比如梳妝臺的樣子和位置, 比如床的樣式和擺放的角度。再比如, 牆上挂鐘的款式和方向……

不能說一模一樣,畢竟這是跨了那麽久時間的兩個時代。

但是九成像是真的有。

譬如那個寬大的床。尺寸和她現世的床幾乎一樣。雕花差不多, 床單、枕套和被罩是一套的,與她在現世很喜歡的某四件套幾乎完全相同, 大致上看不出差別。

同理可證屋子裏其他的東西。

就仿佛,這裏是按照她現世的卧室來定做了個翻版似的。

說實話簌簌有個挺嚴重的毛病。

那就是認床。

如果是在熟悉的環境, 躺在熟悉的床上, 她會很容易入睡。
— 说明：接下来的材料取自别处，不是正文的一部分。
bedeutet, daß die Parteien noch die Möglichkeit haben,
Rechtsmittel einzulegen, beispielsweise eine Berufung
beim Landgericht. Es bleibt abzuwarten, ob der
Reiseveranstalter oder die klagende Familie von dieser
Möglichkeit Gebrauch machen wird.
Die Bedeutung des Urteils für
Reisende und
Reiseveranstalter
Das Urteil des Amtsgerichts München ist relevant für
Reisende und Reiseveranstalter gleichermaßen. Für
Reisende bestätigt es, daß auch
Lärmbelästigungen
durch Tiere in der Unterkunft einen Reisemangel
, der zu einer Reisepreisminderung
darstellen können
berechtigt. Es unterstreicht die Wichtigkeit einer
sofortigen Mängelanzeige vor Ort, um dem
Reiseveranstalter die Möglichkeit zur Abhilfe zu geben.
可是周圍環境太陌生的話, 她就會輾轉難眠。

當然了,這是在平常的情況下。

如果經歷了很疲憊的一天後, 她會倒頭就睡。

簌簌不由自主邁步進了屋子,好奇且驚詫地望着屋裏的一切。

穆江霖靜立在門邊不動, 沉默地等候着。

許久後, 大概過了快半個小時, 簌簌才從無比的震驚中回過神來, 回頭笑看他:“這裏真不錯。”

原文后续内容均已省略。